The fundamental issue to having reliable, un-forged ID cards has nothing to do with federal standards. Instead it has everything to do with the drinking age. As long as the legal drinking/smoking ages are higher than the age at which an individual can figure out who to make/get a fake ID, there will be no security provided by an ID card. This is why having a passport actually makes sense. no one goes to the bar on their passport (foreign exchange students aside.) So, a good fake DL can be obtained for $100 near almost any college campus... but a good fake Passport? I'm not sure I'd even know where to begin asking for one, since I'm not a spook. This is of course predicated on the idea that you even believe having a reliable ID card system is a 'good' thing... That is a point that basically can't be argued, either you're for or against it based on a ideological differences. But until the policy makers acknowledge the issue of technical standards being circumvented by clever 15 - 19 year olds every year as technology improves, no standard that they propose will have the effects they think they want.
law passed after the Sept. 11 terrorist attacks that was designed to tighten security requirements for driver's licenses...
The last eight years free of collapsing buildings seem to me a great indicator of its implicit uselessness. So why push it still?
I just went into the DMV to renew my license and it was expensive and rigorous.
I went last month - it cost $24 to renew my license. I had to wait around 20 minutes before it was my turn, and getting my identification in order was a snap since I already had a Passport..
Hardly expensive or rigorous.
Interesting. Mine was done two weeks ago through an online form that didn't require me leaving my chair and used only the minimum amount of personally identifying information.
Interested in open source engine management for your Subaru?
The real problem with ID issuance in the United States is everything -- everything, including a passport -- goes back to a birth certificate, and not all difficult to obtain a phony birth certificate. I'm not sure this problem really has a short term solution.
Why not just tattoo a number on people. Hear it worked real well about 60 years ago.
I'd be curious are people here more apprehensive about the intrusive government or terrorists?
When can I have my America back?
Hope is the currency of fools
A National ID would not have stopped the American terrorist who recently murdered the Holocaust Museum guard nor the American terrorist who murdered that doctor who performed abortions.
Why does there have to be a solution?
More efficient commerce isn't an acceptable answer.
A free people don't have to verify themselves to their government and the government has no intrinsic right to demand that of a person.
"it doesn't make our government track our every move or anything."
And you know that how?
Because in my country at least getting government departments to tell us what they do and don't talk to each other about and what info they are and aren't mining about the citizens is like pulling teeth and requires costly court battles.
I assume you just implicitly trust your public servants to do the moral thing in the course of their duties?
I've worked in our federal government, if the data is there and there isn't a specific law banning the use of it, at best there's a pilot project or little dodgey in house app to play with the data a million different ways.

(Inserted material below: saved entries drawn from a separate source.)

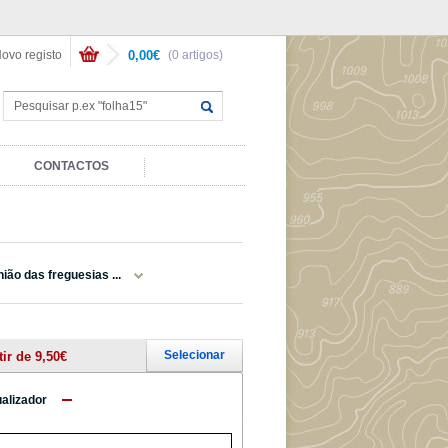
ovo registo
0,00€
(0 artigos)
CONTACTOS
ião das freguesias ...
Selecionar
tir de 9,50€
ualizador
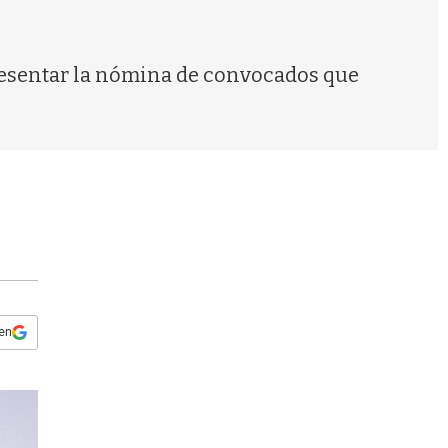
s
q
u
e
presentar la nómina de convocados que
d
a
 en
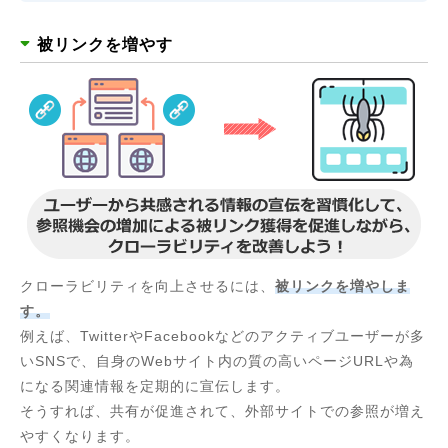
被リンクを増やす
クローラビリティを向上させるには、
被リンクを増やしま
す。
例えば、TwitterやFacebookなどのアクティブユーザーが多
いSNSで、自身のWebサイト内の質の高いページURLや為
になる関連情報を定期的に宣伝します。
そうすれば、共有が促進されて、外部サイトでの参照が増え
やすくなります。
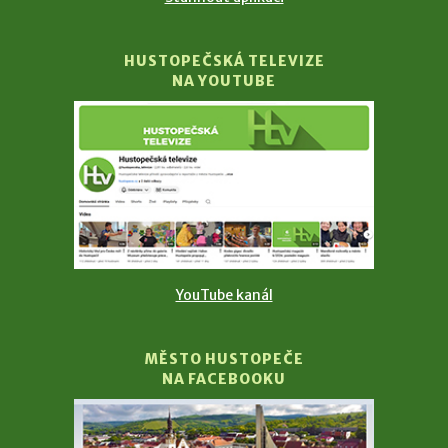
HUSTOPEČSKÁ TELEVIZE
NA YOUTUBE
YouTube kanál
MĚSTO HUSTOPEČE
NA FACEBOOKU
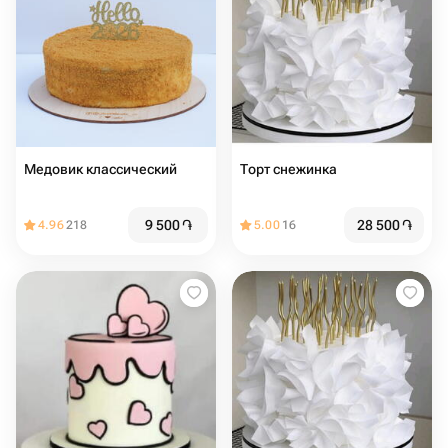
Медовик классический
Торт снежинка
9 500
֏
28 500
֏
4.96
218
5.00
16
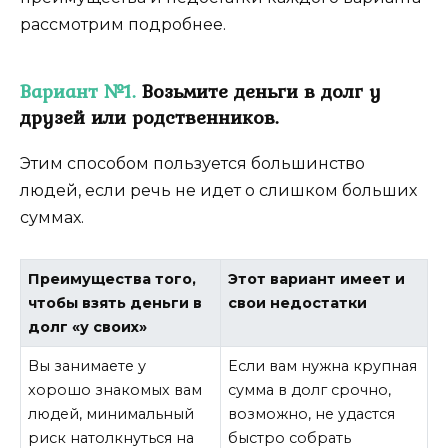
рассмотрим подробнее.
Вариант №1.
Возьмите деньги в долг у
друзей или родственников.
Этим способом пользуется большинство
людей, если речь не идет о слишком больших
суммах.
Преимущества того,
Этот вариант имеет и
чтобы взять деньги в
свои недостатки
долг «у своих»
Вы занимаете у
Если вам нужна крупная
хорошо знакомых вам
сумма в долг срочно,
людей, минимальный
возможно, не удастся
риск натолкнуться на
быстро собрать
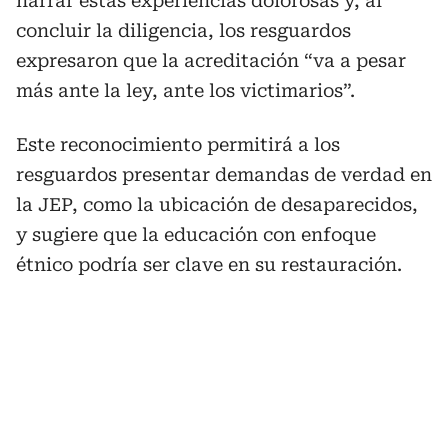
narrar estas experiencias dolorosas y, al
concluir la diligencia, los resguardos
expresaron que la acreditación “va a pesar
más ante la ley, ante los victimarios”.
Este reconocimiento permitirá a los
resguardos presentar demandas de verdad en
la JEP, como la ubicación de desaparecidos,
y sugiere que la educación con enfoque
étnico podría ser clave en su restauración.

I know this because I wrote one and though it was pretty benign to start with, the potential that it created and the hunger for information on everyone displayed by the various deparments I worked with I'm sure it's not benign (or even legal) anymore.
The thing is, who's going to stop them from doing things like that? You?
New Hampshire has already passed into law that any federal identification program is unconstitutional with 2007 HB0685. To quote the bill, which was signed into law;
The general court finds that the public policy established by Congress in the Real ID Act of 2005, Public Law 109-13, is contrary and repugnant to Articles 1 through 10 of the New Hampshire constitution as well as Amendments 4 though 10 of the Constitution for the United States of America. Therefore, the state of New Hampshire shall not participate in any driver's license program pursuant to the Real ID Act of 2005 or in any national identification card system that may follow therefrom.